#### [WHAT YOU WILL DO]
Retype all of the data. Every line must match exactly.

━━━ MATERIAL FOR THE TASK ━━━

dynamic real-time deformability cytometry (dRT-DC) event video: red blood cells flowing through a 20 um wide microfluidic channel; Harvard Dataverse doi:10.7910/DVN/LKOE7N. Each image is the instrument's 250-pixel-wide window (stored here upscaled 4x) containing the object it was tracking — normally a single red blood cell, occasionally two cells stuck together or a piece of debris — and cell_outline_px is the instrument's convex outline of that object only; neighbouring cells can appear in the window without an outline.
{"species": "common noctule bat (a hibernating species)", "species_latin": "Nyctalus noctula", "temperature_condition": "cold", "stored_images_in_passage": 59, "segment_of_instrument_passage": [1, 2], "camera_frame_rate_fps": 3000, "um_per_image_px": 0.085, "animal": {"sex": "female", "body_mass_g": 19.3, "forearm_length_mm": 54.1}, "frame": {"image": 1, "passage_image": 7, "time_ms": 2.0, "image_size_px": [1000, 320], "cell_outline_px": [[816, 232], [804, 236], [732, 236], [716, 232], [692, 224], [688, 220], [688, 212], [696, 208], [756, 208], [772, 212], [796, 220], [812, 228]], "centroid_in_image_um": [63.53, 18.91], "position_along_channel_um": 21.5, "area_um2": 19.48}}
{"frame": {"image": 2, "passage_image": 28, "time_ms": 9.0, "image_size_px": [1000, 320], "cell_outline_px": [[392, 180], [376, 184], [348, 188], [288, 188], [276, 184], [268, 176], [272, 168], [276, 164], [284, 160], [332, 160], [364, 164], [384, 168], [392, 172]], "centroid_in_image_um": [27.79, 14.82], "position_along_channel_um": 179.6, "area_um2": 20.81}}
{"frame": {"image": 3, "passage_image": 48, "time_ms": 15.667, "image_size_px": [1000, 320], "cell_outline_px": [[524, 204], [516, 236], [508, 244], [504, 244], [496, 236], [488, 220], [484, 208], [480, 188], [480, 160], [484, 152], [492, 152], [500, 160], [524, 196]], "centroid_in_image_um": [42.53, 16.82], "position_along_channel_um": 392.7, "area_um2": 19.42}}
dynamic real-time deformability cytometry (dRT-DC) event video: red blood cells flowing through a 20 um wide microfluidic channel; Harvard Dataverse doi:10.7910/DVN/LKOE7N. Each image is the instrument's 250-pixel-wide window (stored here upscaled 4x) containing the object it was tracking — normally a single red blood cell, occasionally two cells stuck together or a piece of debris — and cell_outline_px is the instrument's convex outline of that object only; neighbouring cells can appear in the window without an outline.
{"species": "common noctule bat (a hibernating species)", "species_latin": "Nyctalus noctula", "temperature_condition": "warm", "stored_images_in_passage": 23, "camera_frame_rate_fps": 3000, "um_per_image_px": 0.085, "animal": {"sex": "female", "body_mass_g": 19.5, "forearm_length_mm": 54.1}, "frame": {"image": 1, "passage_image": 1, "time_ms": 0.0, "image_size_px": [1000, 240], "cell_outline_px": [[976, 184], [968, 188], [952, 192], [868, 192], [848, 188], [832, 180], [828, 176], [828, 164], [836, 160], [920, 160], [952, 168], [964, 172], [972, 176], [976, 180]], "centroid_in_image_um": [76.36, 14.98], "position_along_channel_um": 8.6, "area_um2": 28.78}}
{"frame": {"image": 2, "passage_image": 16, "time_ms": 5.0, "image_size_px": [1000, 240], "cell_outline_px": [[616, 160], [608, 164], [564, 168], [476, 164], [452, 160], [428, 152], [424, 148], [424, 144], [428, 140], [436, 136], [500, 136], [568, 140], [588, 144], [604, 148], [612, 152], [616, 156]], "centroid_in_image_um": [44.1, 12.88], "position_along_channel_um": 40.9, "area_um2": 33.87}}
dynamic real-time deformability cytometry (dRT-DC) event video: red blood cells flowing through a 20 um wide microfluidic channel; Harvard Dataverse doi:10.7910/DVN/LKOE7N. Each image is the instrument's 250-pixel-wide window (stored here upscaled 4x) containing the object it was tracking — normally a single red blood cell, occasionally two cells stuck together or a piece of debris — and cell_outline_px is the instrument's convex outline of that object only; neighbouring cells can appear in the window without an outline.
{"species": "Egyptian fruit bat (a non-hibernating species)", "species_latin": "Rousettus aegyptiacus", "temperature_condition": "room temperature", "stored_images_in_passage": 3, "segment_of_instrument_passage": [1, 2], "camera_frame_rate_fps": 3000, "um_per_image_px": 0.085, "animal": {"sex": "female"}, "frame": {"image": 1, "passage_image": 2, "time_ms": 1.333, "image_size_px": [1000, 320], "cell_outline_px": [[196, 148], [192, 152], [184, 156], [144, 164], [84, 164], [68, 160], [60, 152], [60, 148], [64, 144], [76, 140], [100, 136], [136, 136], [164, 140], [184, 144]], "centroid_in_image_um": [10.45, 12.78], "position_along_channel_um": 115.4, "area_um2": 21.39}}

━━━

#### [IN RESPONSE]
dynamic real-time deformability cytometry (dRT-DC) event video: red blood cells flowing through a 20 um wide microfluidic channel; Harvard Dataverse doi:10.7910/DVN/LKOE7N. Each image is the instrument's 250-pixel-wide window (stored here upscaled 4x) containing the object it was tracking — normally a single red blood cell, occasionally two cells stuck together or a piece of debris — and cell_outline_px is the instrument's convex outline of that object only; neighbouring cells can appear in the window without an outline.
{"species": "common noctule bat (a hibernating species)", "species_latin": "Nyctalus noctula", "temperature_condition": "cold", "stored_images_in_passage": 59, "segment_of_instrument_passage": [1, 2], "camera_frame_rate_fps": 3000, "um_per_image_px": 0.085, "animal": {"sex": "female", "body_mass_g": 19.3, "forearm_length_mm": 54.1}, "frame": {"image": 1, "passage_image": 7, "time_ms": 2.0, "image_size_px": [1000, 320], "cell_outline_px": [[816, 232], [804, 236], [732, 236], [716, 232], [692, 224], [688, 220], [688, 212], [696, 208], [756, 208], [772, 212], [796, 220], [812, 228]], "centroid_in_image_um": [63.53, 18.91], "position_along_channel_um": 21.5, "area_um2": 19.48}}
{"frame": {"image": 2, "passage_image": 28, "time_ms": 9.0, "image_size_px": [1000, 320], "cell_outline_px": [[392, 180], [376, 184], [348, 188], [288, 188], [276, 184], [268, 176], [272, 168], [276, 164], [284, 160], [332, 160], [364, 164], [384, 168], [392, 172]], "centroid_in_image_um": [27.79, 14.82], "position_along_channel_um": 179.6, "area_um2": 20.81}}
{"frame": {"image": 3, "passage_image": 48, "time_ms": 15.667, "image_size_px": [1000, 320], "cell_outline_px": [[524, 204], [516, 236], [508, 244], [504, 244], [496, 236], [488, 220], [484, 208], [480, 188], [480, 160], [484, 152], [492, 152], [500, 160], [524, 196]], "centroid_in_image_um": [42.53, 16.82], "position_along_channel_um": 392.7, "area_um2": 19.42}}
dynamic real-time deformability cytometry (dRT-DC) event video: red blood cells flowing through a 20 um wide microfluidic channel; Harvard Dataverse doi:10.7910/DVN/LKOE7N. Each image is the instrument's 250-pixel-wide window (stored here upscaled 4x) containing the object it was tracking — normally a single red blood cell, occasionally two cells stuck together or a piece of debris — and cell_outline_px is the instrument's convex outline of that object only; neighbouring cells can appear in the window without an outline.
{"species": "common noctule bat (a hibernating species)", "species_latin": "Nyctalus noctula", "temperature_condition": "warm", "stored_images_in_passage": 23, "camera_frame_rate_fps": 3000, "um_per_image_px": 0.085, "animal": {"sex": "female", "body_mass_g": 19.5, "forearm_length_mm": 54.1}, "frame": {"image": 1, "passage_image": 1, "time_ms": 0.0, "image_size_px": [1000, 240], "cell_outline_px": [[976, 184], [968, 188], [952, 192], [868, 192], [848, 188], [832, 180], [828, 176], [828, 164], [836, 160], [920, 160], [952, 168], [964, 172], [972, 176], [976, 180]], "centroid_in_image_um": [76.36, 14.98], "position_along_channel_um": 8.6, "area_um2": 28.78}}
{"frame": {"image": 2, "passage_image": 16, "time_ms": 5.0, "image_size_px": [1000, 240], "cell_outline_px": [[616, 160], [608, 164], [564, 168], [476, 164], [452, 160], [428, 152], [424, 148], [424, 144], [428, 140], [436, 136], [500, 136], [568, 140], [588, 144], [604, 148], [612, 152], [616, 156]], "centroid_in_image_um": [44.1, 12.88], "position_along_channel_um": 40.9, "area_um2": 33.87}}
dynamic real-time deformability cytometry (dRT-DC) event video: red blood cells flowing through a 20 um wide microfluidic channel; Harvard Dataverse doi:10.7910/DVN/LKOE7N. Each image is the instrument's 250-pixel-wide window (stored here upscaled 4x) containing the object it was tracking — normally a single red blood cell, occasionally two cells stuck together or a piece of debris — and cell_outline_px is the instrument's convex outline of that object only; neighbouring cells can appear in the window without an outline.
{"species": "Egyptian fruit bat (a non-hibernating species)", "species_latin": "Rousettus aegyptiacus", "temperature_condition": "room temperature", "stored_images_in_passage": 3, "segment_of_instrument_passage": [1, 2], "camera_frame_rate_fps": 3000, "um_per_image_px": 0.085, "animal": {"sex": "female"}, "frame": {"image": 1, "passage_image": 2, "time_ms": 1.333, "image_size_px": [1000, 320], "cell_outline_px": [[196, 148], [192, 152], [184, 156], [144, 164], [84, 164], [68, 160], [60, 152], [60, 148], [64, 144], [76, 140], [100, 136], [136, 136], [164, 140], [184, 144]], "centroid_in_image_um": [10.45, 12.78], "position_along_channel_um": 115.4, "area_um2": 21.39}}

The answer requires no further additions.